Ulster, who take on Northampton in the third of this weekend's quarter-finals, have set their sights on matching their more illustrious provincial rivals, Leinster and Munster, after a decade of playing second fiddle, and while they will start as underdogs on Sunday afternoon, they will not be outsiders for very much longer.

Any team resourceful enough to lure a player as accomplished as the Springbok back Ruan Pienaar across the Equator – not to mention South African Test forwards in B J Botha, Johann Muller and Pedrie Wannenburg – while engaging in a £20m stadium redevelopment in Belfast has more going for it than the average professional outfit attempting to make rugby pay in these islands.

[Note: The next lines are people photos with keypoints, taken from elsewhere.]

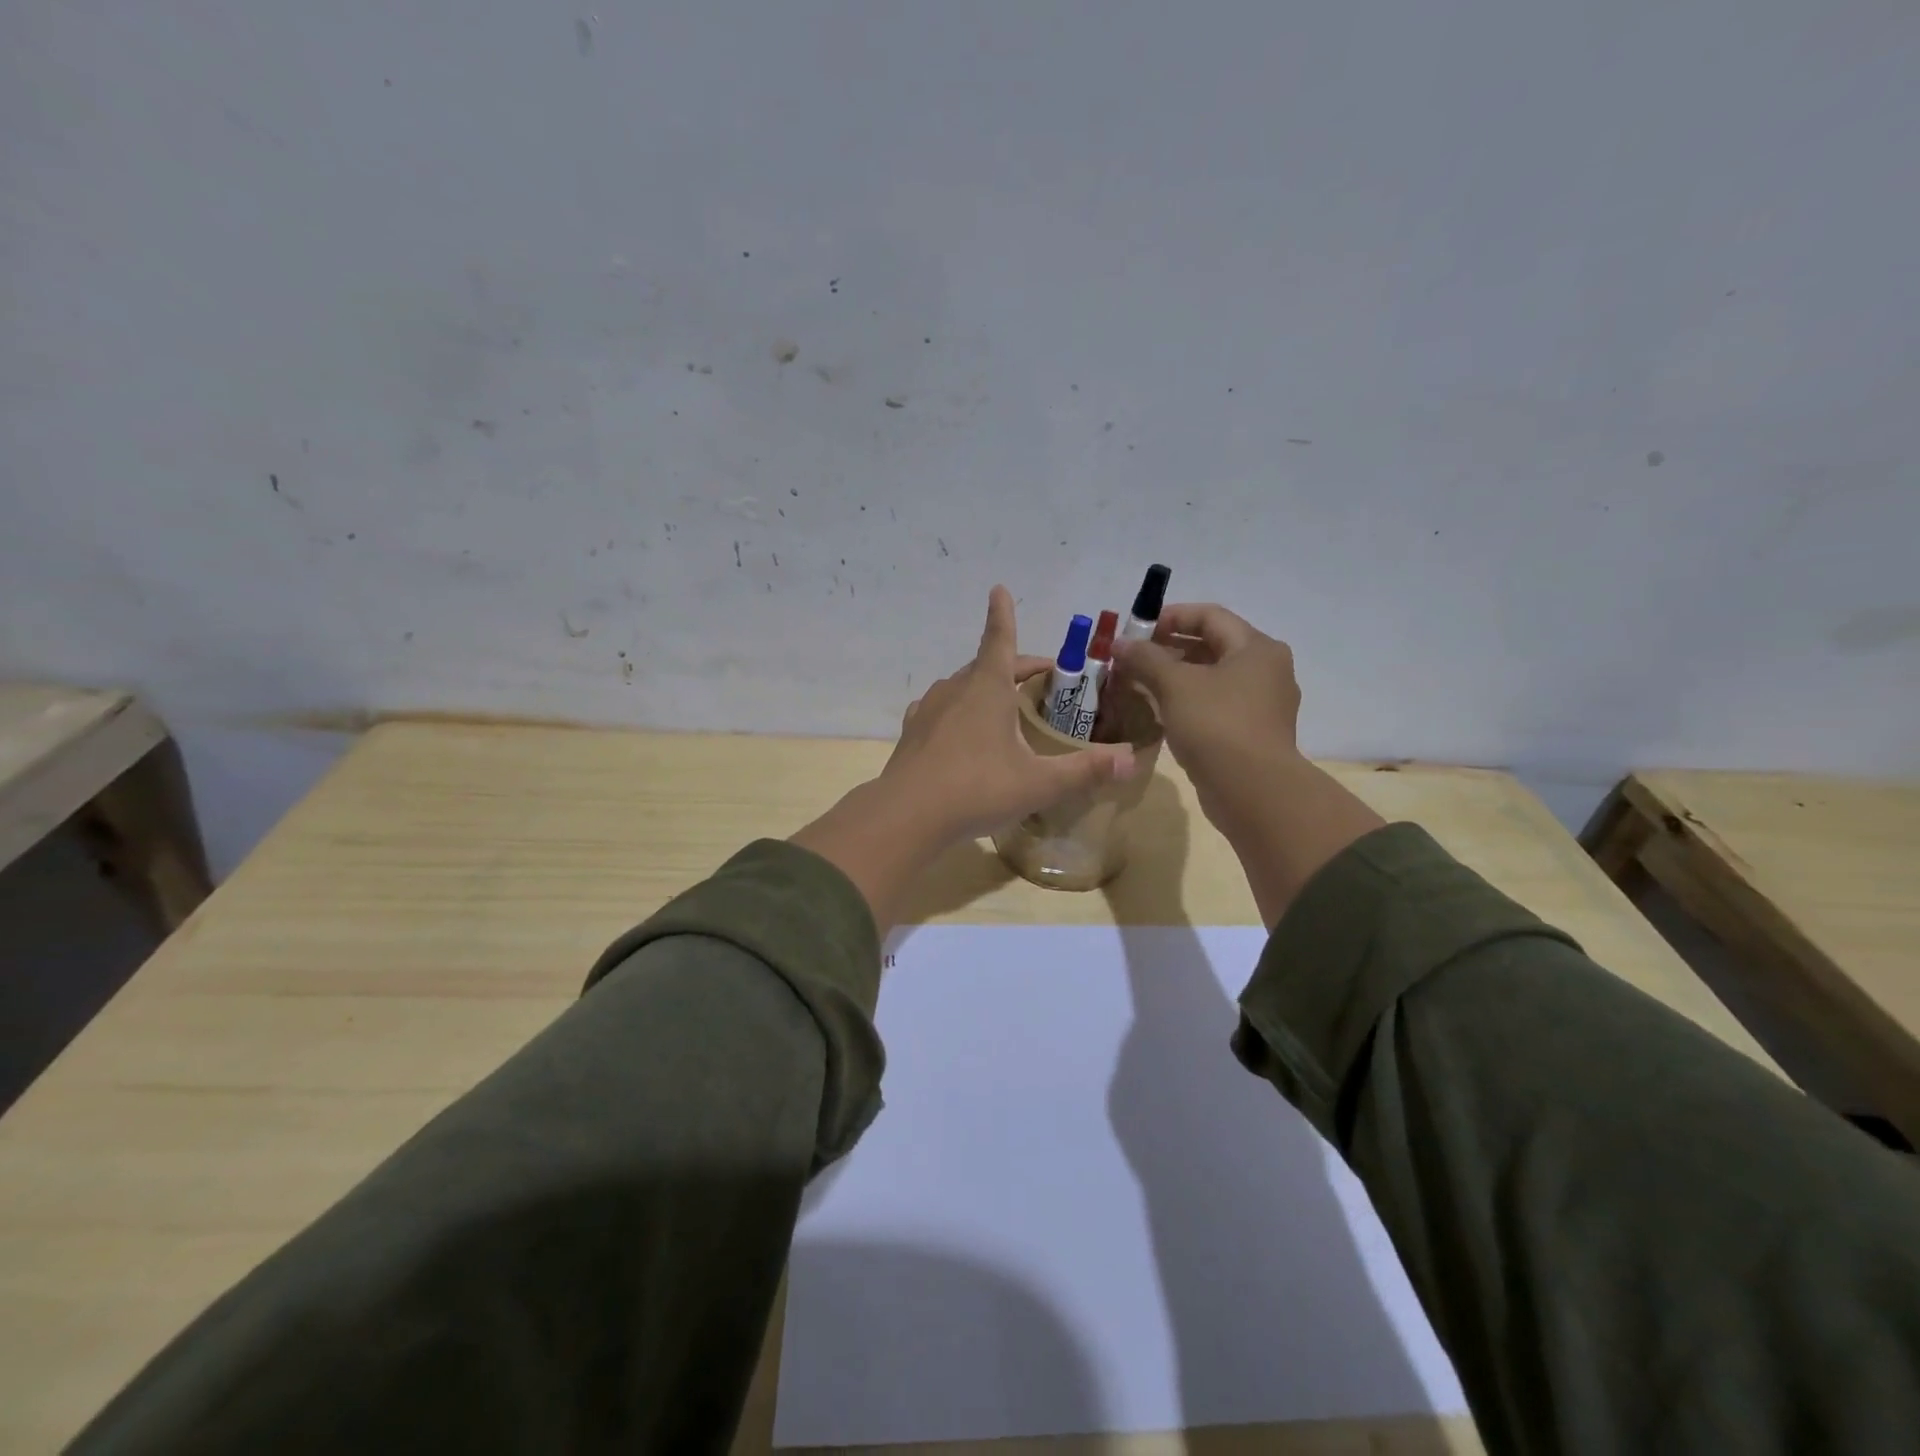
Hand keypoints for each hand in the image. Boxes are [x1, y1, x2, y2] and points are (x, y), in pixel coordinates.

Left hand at [883, 585, 1135, 839]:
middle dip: (1015, 666)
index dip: (1003, 615)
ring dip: (985, 688)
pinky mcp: (913, 732)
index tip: (999, 589)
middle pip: (987, 665)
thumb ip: (1085, 770)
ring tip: (1004, 706)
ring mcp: (929, 709)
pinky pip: (941, 710)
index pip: (1000, 639)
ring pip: (962, 686)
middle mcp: (956, 689)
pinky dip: (957, 710)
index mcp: (988, 688)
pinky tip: (960, 729)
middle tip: (1041, 680)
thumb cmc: (978, 789)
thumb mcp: (1039, 783)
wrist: (907, 816)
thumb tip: (1130, 760)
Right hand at [1113, 604, 1382, 925]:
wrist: (1253, 791)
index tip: (1136, 630)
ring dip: (1175, 677)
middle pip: (1212, 645)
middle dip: (1168, 648)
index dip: (1170, 617)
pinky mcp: (1253, 733)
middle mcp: (1266, 670)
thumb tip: (1119, 644)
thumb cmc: (1216, 725)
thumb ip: (1145, 658)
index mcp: (1256, 648)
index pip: (1210, 615)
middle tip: (1133, 659)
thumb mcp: (1175, 685)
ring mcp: (1263, 704)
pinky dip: (1188, 702)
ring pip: (1212, 678)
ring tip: (1140, 684)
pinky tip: (1161, 712)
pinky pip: (1216, 705)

A combination of new-found ambition and external advantage unleashed by the success of the Irish peace process has led to the Ulstermen punching their weight more effectively than at any point since they won a devalued European title in the English boycott year of 1999.

Northampton, not short of ambition themselves but subject to a domestic salary cap that prevents them competing with the biggest spenders in rugby's market-place, can only look on with envy. They are playing this tie in Milton Keynes, rather than in their home surroundings of Franklin's Gardens, because their dysfunctional relationship with the local planning authority leaves them stuck with a 13,591-capacity stadium – 1,409 short of the tournament threshold for knockout fixtures. Ulster, meanwhile, will merrily tap into lavish amounts of public money as they extend their Ravenhill Stadium to 18,000 over the coming years.

"I hear all sorts of outlandish stories about what we're paying our players," said Shane Logan, the Ulster chief executive. "They're not accurate. We're very competitive in what we can offer people we believe to be right for us, but we don't spend more than we earn because the books have to balance.

"We are, however, increasingly confident that this is a place leading names will look to as a place to play, especially as the Magners League matures as a competition and we mature with it. While we haven't yet developed the pedigree and the aura that will allow us to turn up at the top English and French clubs and expect to win, we believe the cost of living here is attractive, especially for players with families, and will help us improve the quality of our squad. The old perception that this is not a pleasant place to live and work has gone."

Logan singled out the much-decorated Ireland outside-half David Humphreys, who wore the white No 10 shirt of his province in the '99 final, as a key figure in Ulster's renaissance. It was the 39-year-old lawyer, in his role as operations director, who talked Pienaar and company into heading for Belfast, rather than for some swankier city in the south of France – or, indeed, elsewhere in the Emerald Isle.

"We fell a long way behind Leinster and Munster after '99," Humphreys confessed. "Playing in front of 50,000 people at Lansdowne Road that day, with so many Ulstermen in Dublin... We didn't handle it well, and from where we found ourselves a couple of seasons back, we could have gone one of two ways: either we could let the other two provinces push on and accept a position in the second tier of a two-tier system, or we could try to push on with them. We're still a distance off, but this is easily the best Ulster squad I've seen in my 20 years here, and we're only in year one of the Pienaar-Muller era."

This weekend, the French have two quarter-finals all to themselves. The others are Anglo-Irish affairs, and if by any chance both should go the way of the teams across the water, England's outlook on the European front will be at its bleakest.